# What this task involves
Set down, without any change, the lines of the material from its first line up to and including the line with "に際しては、投資信託説明書（交付目論見書）をあらかじめ、または同時にお渡し致".

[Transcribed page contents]
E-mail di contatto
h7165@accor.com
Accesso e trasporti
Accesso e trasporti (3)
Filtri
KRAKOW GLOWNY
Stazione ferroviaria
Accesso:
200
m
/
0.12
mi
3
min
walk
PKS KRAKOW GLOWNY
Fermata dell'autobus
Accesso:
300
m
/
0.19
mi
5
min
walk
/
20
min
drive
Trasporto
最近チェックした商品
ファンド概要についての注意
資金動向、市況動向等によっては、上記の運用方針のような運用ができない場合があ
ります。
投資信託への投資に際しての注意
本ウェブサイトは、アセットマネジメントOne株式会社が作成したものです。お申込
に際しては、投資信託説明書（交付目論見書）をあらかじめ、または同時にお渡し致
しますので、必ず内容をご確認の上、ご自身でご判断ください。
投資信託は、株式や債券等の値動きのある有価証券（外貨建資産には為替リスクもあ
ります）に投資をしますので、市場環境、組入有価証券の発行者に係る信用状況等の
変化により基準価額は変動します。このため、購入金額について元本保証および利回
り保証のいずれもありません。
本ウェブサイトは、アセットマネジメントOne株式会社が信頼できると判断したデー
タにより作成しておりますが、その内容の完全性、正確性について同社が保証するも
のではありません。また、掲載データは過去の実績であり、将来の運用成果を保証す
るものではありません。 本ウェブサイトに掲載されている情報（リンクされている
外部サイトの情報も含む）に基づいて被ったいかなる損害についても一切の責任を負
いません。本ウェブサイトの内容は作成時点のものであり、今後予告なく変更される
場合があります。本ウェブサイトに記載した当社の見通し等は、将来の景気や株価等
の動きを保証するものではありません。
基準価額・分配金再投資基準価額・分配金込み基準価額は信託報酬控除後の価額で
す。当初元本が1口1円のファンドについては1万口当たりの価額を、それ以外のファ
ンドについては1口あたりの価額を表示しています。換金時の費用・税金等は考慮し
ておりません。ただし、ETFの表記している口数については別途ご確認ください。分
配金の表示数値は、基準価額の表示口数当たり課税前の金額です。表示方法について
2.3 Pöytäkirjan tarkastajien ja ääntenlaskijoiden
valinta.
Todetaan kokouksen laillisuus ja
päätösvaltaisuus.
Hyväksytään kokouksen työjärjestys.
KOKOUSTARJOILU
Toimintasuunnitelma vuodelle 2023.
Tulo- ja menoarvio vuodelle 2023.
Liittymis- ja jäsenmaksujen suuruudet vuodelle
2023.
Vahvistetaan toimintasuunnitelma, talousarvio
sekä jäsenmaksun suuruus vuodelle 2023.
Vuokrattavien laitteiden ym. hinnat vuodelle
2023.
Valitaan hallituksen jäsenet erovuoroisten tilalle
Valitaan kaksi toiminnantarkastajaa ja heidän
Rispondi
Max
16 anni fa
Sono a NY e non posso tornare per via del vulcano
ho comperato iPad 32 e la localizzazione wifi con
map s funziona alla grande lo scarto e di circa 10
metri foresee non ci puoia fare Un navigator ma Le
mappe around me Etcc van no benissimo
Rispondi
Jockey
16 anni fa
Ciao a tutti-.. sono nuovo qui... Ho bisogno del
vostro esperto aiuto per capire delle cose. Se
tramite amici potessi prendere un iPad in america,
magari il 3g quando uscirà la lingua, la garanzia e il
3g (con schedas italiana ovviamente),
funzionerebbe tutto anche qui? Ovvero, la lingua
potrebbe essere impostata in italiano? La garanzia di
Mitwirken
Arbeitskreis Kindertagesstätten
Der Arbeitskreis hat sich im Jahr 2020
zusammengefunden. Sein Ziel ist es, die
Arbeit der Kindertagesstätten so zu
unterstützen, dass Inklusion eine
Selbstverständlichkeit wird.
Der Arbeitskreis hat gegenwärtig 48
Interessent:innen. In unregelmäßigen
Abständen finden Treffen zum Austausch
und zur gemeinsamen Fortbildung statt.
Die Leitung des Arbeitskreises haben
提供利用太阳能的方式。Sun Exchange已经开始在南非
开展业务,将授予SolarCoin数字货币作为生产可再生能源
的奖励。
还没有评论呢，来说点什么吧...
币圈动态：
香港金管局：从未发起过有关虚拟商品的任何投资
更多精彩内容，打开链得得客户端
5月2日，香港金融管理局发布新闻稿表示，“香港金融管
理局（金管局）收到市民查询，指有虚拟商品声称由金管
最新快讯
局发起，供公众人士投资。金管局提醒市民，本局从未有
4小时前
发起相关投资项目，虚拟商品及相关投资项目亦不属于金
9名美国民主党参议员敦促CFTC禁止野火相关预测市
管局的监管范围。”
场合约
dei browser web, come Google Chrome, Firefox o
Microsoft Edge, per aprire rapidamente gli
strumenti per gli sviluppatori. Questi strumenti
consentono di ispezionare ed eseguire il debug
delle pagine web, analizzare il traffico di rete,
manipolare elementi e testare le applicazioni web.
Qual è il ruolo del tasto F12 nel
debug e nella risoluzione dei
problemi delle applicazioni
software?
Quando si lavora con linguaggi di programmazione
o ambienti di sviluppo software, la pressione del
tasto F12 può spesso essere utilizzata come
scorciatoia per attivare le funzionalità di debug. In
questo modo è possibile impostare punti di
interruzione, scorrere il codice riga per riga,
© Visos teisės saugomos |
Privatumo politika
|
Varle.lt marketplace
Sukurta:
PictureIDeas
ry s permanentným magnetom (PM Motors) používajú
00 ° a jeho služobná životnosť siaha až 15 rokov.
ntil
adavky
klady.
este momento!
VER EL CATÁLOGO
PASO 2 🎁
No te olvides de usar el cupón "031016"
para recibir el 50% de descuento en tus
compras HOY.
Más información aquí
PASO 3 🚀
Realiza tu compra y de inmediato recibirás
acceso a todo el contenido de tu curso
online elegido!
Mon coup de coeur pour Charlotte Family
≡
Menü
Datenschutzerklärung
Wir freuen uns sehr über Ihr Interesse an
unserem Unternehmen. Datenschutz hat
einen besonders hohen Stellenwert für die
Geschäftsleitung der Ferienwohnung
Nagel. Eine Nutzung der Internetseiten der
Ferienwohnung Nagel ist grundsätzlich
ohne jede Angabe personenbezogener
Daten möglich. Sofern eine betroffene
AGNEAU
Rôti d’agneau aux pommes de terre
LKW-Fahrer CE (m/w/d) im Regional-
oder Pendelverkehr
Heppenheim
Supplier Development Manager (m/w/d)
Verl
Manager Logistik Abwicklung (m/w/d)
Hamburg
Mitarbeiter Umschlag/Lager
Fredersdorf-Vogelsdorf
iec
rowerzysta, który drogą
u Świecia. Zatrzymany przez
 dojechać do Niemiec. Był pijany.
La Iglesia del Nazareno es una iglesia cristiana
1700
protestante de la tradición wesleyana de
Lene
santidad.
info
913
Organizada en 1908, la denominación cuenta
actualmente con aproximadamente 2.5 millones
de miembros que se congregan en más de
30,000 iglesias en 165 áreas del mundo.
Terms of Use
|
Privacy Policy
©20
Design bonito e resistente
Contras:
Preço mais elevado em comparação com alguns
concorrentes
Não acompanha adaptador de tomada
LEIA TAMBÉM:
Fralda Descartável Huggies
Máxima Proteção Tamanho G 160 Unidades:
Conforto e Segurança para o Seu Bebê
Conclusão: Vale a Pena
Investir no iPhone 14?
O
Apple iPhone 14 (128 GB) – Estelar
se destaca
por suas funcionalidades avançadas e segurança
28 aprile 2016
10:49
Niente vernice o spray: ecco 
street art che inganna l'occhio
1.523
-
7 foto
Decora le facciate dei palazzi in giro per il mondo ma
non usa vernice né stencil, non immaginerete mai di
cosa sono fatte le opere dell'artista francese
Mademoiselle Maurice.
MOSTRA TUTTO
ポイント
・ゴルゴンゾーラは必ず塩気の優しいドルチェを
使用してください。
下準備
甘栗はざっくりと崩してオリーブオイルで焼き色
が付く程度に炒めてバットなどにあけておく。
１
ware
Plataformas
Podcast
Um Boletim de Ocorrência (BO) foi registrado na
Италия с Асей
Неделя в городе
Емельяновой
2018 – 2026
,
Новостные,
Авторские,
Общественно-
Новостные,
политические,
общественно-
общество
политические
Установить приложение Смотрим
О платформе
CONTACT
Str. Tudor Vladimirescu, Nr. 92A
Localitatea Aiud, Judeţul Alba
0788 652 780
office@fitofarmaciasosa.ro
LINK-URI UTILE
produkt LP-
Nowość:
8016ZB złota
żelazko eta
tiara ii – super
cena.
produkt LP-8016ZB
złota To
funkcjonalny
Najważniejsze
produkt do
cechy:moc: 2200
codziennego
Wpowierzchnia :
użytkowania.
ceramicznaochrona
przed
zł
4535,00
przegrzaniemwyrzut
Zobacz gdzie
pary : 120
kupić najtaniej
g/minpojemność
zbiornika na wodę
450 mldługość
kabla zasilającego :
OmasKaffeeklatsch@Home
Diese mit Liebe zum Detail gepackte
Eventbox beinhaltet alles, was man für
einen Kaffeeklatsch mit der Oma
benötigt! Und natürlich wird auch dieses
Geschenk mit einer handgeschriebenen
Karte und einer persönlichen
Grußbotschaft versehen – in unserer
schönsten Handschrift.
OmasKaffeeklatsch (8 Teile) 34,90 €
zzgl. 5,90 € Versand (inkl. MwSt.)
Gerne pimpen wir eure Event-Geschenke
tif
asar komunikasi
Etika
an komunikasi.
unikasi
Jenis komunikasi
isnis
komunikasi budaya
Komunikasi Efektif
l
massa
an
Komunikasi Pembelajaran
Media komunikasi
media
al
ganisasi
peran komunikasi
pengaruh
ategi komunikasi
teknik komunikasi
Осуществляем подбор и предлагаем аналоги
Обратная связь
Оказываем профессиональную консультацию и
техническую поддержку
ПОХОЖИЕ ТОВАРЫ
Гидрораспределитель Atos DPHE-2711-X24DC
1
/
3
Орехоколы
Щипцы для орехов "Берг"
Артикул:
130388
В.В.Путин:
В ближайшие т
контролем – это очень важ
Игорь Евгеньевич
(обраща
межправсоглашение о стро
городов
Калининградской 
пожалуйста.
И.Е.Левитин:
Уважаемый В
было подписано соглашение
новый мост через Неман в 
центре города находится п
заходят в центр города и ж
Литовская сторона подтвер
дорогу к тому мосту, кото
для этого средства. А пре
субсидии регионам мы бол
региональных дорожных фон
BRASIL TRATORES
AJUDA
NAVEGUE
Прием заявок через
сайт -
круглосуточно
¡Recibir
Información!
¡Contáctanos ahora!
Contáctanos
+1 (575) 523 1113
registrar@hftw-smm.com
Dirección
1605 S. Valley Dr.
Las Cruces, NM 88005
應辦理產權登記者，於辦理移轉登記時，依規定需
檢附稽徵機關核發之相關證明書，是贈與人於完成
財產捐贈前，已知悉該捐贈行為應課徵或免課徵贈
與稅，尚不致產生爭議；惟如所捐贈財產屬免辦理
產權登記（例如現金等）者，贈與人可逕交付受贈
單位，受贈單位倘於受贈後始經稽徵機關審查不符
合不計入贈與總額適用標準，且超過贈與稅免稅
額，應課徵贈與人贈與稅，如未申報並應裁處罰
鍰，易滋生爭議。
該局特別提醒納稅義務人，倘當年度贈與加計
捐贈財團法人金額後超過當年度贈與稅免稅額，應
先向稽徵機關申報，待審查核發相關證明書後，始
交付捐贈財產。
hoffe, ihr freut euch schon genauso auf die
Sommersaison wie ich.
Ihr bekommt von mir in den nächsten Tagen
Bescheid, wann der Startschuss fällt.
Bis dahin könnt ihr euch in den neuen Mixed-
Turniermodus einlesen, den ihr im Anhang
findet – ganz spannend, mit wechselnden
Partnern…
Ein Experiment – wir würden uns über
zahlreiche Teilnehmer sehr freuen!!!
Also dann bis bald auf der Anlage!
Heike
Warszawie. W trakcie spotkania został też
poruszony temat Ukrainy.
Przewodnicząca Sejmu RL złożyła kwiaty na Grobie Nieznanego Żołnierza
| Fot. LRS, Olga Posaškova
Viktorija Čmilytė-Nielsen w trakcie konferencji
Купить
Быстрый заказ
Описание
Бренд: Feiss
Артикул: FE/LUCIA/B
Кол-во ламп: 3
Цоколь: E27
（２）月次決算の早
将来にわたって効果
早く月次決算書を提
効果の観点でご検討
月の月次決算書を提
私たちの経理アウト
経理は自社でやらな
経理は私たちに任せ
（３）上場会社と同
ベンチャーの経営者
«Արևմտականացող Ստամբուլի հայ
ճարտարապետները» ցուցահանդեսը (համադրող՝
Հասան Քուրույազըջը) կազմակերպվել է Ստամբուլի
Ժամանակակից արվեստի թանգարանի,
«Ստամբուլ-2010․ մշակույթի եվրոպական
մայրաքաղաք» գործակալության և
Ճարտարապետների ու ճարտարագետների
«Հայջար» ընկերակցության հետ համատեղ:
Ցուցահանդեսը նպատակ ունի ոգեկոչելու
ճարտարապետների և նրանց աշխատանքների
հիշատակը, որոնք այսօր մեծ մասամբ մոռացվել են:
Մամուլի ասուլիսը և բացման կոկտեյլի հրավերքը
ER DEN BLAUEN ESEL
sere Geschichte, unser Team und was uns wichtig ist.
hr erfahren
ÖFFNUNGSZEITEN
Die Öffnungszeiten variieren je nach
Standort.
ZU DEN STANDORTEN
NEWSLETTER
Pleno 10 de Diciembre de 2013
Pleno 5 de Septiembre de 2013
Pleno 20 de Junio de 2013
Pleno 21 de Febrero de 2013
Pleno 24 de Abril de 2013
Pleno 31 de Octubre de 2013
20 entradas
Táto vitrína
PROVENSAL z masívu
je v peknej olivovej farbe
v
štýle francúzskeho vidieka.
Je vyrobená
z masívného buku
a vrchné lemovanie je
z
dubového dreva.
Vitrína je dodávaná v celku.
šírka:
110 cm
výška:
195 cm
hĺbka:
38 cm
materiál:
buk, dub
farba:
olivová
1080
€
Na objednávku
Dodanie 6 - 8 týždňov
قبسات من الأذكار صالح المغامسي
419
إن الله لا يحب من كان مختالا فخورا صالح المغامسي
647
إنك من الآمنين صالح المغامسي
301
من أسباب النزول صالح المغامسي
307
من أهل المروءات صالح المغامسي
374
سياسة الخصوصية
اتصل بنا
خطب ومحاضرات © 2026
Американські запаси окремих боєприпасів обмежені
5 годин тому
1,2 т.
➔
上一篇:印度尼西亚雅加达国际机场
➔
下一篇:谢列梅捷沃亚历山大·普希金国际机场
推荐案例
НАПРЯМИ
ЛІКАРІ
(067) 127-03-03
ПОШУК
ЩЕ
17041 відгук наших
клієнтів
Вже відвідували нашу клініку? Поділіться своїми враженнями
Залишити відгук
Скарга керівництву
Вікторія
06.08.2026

# Reply to the exercise
E-mail di contatto
h7165@accor.com
Accesso e trasporti
Accesso e trasporti (3)
Filtri
KRAKOW GLOWNY
Stazione ferroviaria
Accesso:
200
m
/
0.12
mi
3
min
walk
PKS KRAKOW GLOWNY
Fermata dell'autobus
Accesso:
300
m
/
0.19
mi
5
min
walk
/
20
min
drive
Trasporto
最近チェックした商品
ファンド概要についての注意
資金動向、市況動向等によっては、上記の運用方針のような運用ができない場合があ
ります。
投資信託への投資に際しての注意
本ウェブサイトは、アセットマネジメントOne株式会社が作成したものです。お申込
に際しては、投資信託説明書（交付目論見書）をあらかじめ、または同時にお渡し致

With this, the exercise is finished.